Document segment
========

# Spring 2019 | CS 6400

## Relational Calculus
___

Relational algebra is procedural in nature and operator based: *i.e. we describe step-by-step what to do to get to the end result.*<br>
***Relational calculus*** is *declarative* in nature *i.e. we simply describe the end result we want.*<br>
Relational algebra and relational calculus can be shown to be equivalent with respect to data retrieval horsepower.<br>
SQL is mostly based on relational tuple calculus.
___

### Relational Calculus Expressions $\{t \, | \, P(t)\}$

Second formalism we can use to express queries on a relational database is called relational tuple calculus.
* "Tuple" calculus because queries have variables that range over sets of tuples
* $\{t \, | \, P(t)\}$ - *find the set of tuples t that satisfy the predicate P*

Predicates are built from atoms:

**range expression**: $t \, \varepsilon \, R \text{ and } R(t) \text{ denote that } t \text{ is a tuple of relation } R$<br>
**attribute value**: t.A denotes the value of t on attribute $A$<br>
**constant**: $c$ denotes a constant<br>
**comparison operators $\Theta$**: $=, \neq, \leq, \geq, <, >$<br>
**atoms**: $t \, \varepsilon \, R$, r.A $\Theta$ s.B, or r.A $\Theta$ c

**predicate**: an atom is a predicate.

========

Entries supplied
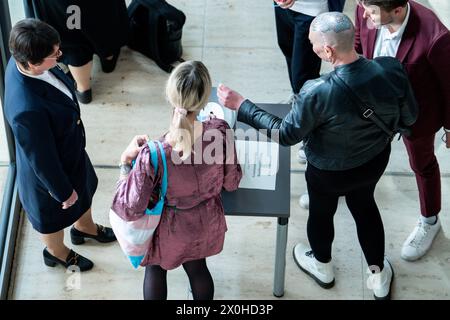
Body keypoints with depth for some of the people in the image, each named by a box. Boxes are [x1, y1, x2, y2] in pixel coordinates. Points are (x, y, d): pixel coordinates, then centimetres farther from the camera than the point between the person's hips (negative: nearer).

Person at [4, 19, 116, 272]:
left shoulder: (24, 61, -21)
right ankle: (57, 253, 58)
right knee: (54, 215, 26)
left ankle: (85, 227, 66)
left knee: (84, 192, 34)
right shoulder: (27, 110, -47)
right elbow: (42, 159, -30)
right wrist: (63, 191, -13)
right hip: (51, 169, -7)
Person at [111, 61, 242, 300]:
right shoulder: (219, 132, -30)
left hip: (171, 231, -2)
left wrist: (125, 163, -17)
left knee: (155, 270, 31)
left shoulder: (152, 156, -41)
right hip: (207, 223, 2)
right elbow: (232, 182, -11)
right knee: (197, 268, 33)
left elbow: (130, 210, -27)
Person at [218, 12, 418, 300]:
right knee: (365, 206, 32)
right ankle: (379, 275, 52)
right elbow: (409, 118, -10)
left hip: (330, 172, -3)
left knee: (321, 213, 28)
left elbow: (286, 134, -23)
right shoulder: (392, 69, -27)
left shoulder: (319, 93, -39)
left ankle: (322, 266, 58)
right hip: (376, 159, 4)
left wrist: (241, 105, -17)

========

Problems and tasks
1 – According to the relational calculus notes, why is this formalism called "tuple" calculus?
2 – List every comparison operator that the relational calculus notes give for Θ.
3 – Carry on the relational calculus notes from the sentence "an atom is a predicate."
The rows have no connection to the relational calculus notes.

Solved problems
1 – It is called "tuple" calculus because its queries have variables that range over sets of tuples.

2 – =, ≠, ≤, ≥, <, >

3 –
* if P$_{1}$ and P$_{2}$ are predicates, so are
    * $\left(P_{1}\right)$
    * **not**$\left(P_{1}\right)$
    * P$_{1}$ **or** P$_{2}$
    * P$_{1}$ **and** P$_{2}$
    * P$_{1}\Rightarrow$ P$_{2}$
    
if $P(t)$ is a predicate, $t$ is a free variable in $P$, and $R$ is a relation then
$$
\exists \left(t \, \varepsilon \, R\right)\left(P(t)\right) \text{ and } \forall \left(t \, \varepsilon \, R\right)\left(P(t)\right) \text{ are predicates. }
$$

*If P(t) is a predicate and t is a free variable in P and R is a relation, then there exists a t in R that satisfies P as a predicate.*<br>
*Likewise, for all t and R, for which P is true, is also a predicate*<br>
*If t is free in the predicate, P, then using the **existential or universal quantifier**, binds t.*
___
### Selection, Projection in Relational Tuple Calculus

#### Selection-CALC

Let's look at how to do Selection in Relational Tuple Calculus.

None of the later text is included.